The survivors do a little bickering towards the beginning (probably
to satisfy fans of the first flick) and then thankfully the film just
rushes at you full steam ahead, with a zombie threat around every
corner and enough scares to keep your heart on its toes. I can’t
remember a lot of moments that got under my skin from the original
(the only one that springs to mind is a moment where some biker zombies
are lunching on a man’s intestines) but there were several that
wormed their way under my skin from this movie. One of the most intense
of those involves a woman delivering a baby in the shopping mall while
slowly fighting a particularly nasty infection. It’s a ballsy
movie that goes to the places visited in this scene, let me tell you.
But to tell you more would spoil this movie’s gruesome fun.
If the first movie is more character-based, this one is more action
based. If the first film can bear comparisons to “Alien”
(and let’s assume that it can, why the hell not) then this one
is pure “Aliens”. “Alien” was about creepy
mood and atmosphere, whereas “Aliens” is just balls to
the wall alien ass kicking. If the original “Dawn”
was a mood piece, then this is the one where they kick some serious
zombie ass. A great portion of this film is pure adrenaline-soaked
bloodbath, and it’s all the better for it. Though the film has
some solid acting in it as well. No one is going to win an Oscar here,
but Ving Rhames exudes a quiet authority and Sarah Polley lends this
film a sense of indie class just as Alec Guinness lent a sense of
class and authority to “Star
Wars”. I don’t remember any of the characters from
the original film, but I have a feeling that the characters played
by Sarah Polley and Jake Weber especially are going to haunt me for
a while. Jake Weber is great as an everyman who finds courage in a
crisis, a man who has never been able to hold a steady job who steps
to the fore and takes charge in a crisis with a level head and a big
heart. I liked him a lot here. He made the human characters worth
rooting for. And that is really what puts this movie ahead of the
first one for me. It has a human element to counterbalance the cynicism
of the original. It has a heart to go along with the bloodshed. Mekhi
Pfiffer’s love for his “family” is a lot more disturbing
and yet human than anything I can recall from the Romero version.

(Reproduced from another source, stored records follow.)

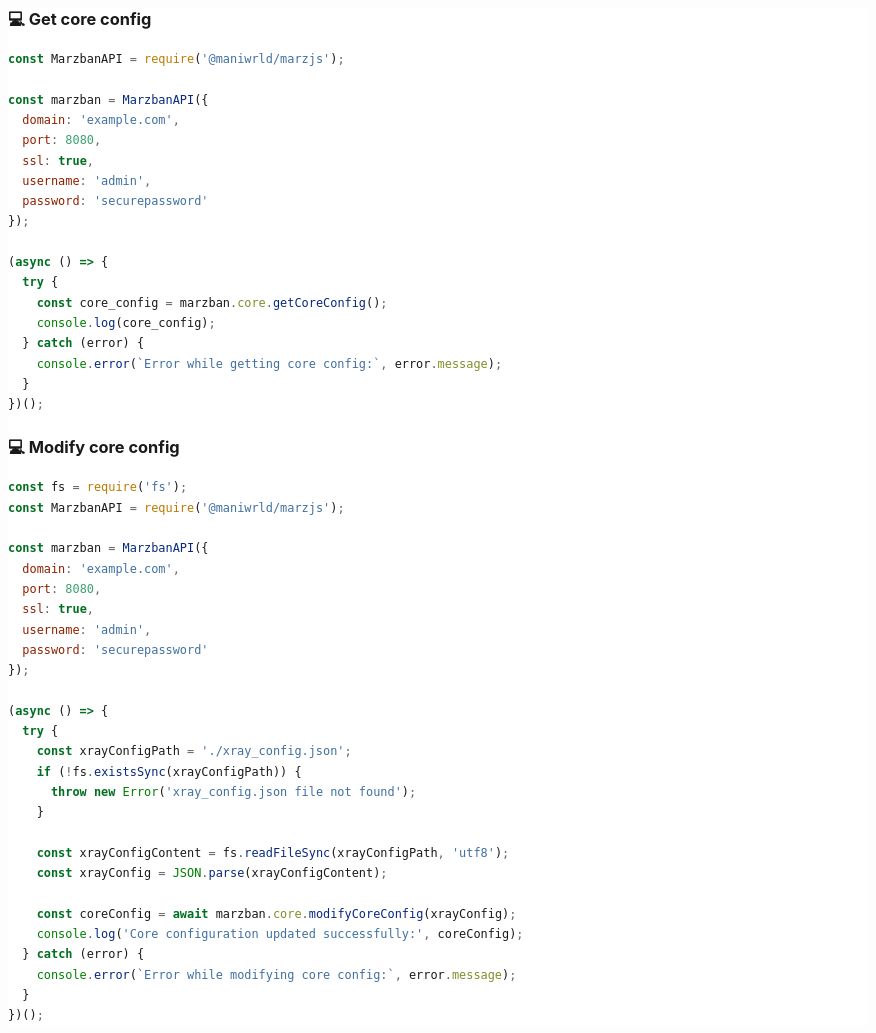 <a name="get-core-config"></a>

### 💻 Get core config

```javascript
const MarzbanAPI = require('@maniwrld/marzjs');

const marzban = MarzbanAPI({
  domain: 'example.com',
  port: 8080,
  ssl: true,
  username: 'admin',
  password: 'securepassword'
});

(async () => {
  try {
    const core_config = marzban.core.getCoreConfig();
    console.log(core_config);
  } catch (error) {
    console.error(`Error while getting core config:`, error.message);
  }
})();
```

<a name="modify-core-config"></a>

### 💻 Modify core config

```javascript
const fs = require('fs');
const MarzbanAPI = require('@maniwrld/marzjs');

const marzban = MarzbanAPI({
  domain: 'example.com',
  port: 8080,
  ssl: true,
  username: 'admin',
  password: 'securepassword'
});

(async () => {
  try {
    const xrayConfigPath = './xray_config.json';
    if (!fs.existsSync(xrayConfigPath)) {
      throw new Error('xray_config.json file not found');
    }

    const xrayConfigContent = fs.readFileSync(xrayConfigPath, 'utf8');
    const xrayConfig = JSON.parse(xrayConfigContent);

    const coreConfig = await marzban.core.modifyCoreConfig(xrayConfig);
    console.log('Core configuration updated successfully:', coreConfig);
  } catch (error) {
    console.error(`Error while modifying core config:`, error.message);
  }
})();
```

Not that any of this is hardly fair, mind you. Romero was operating
on a shoestring budget whereas the director of this new one has untold
millions at his disposal. (And the director, Zack Snyder, has done
a fine job, by the way. He may have directed only commercials and
music videos prior to this gig, but he more than ably asserts himself
here.) But Snyder still outdoes the Romero version where it counts:
in the human department.
The film is far from flawless, however. Many of the characters in
the early scenes are done in strokes that are a bit too broad and
some of the humor is a bit out of place. And the film also has one
of those dumbfuck women who risks her life and the lives of everyone
else to save a fucking dog. (My God, are there actually people who
would be that stupid?) But no matter. The film still has more than
enough good things going for it, and the final conflict between the
humans and the undead is a doozy. “Dawn of the Dead” ain’t
perfection, but it’s a hell of a lot closer than I expected
it to be, with enough well done elements to make it worth recommending.
Plus, I like the fast zombies better than the more traditional, slow
moving zombies. I mean, which would be scarier coming after you? A
zombie that moves with all the determination of a sleepwalking sloth
or one running flat out directly at you with no hint of humanity in
its soulless eyes? See, that’s what I thought.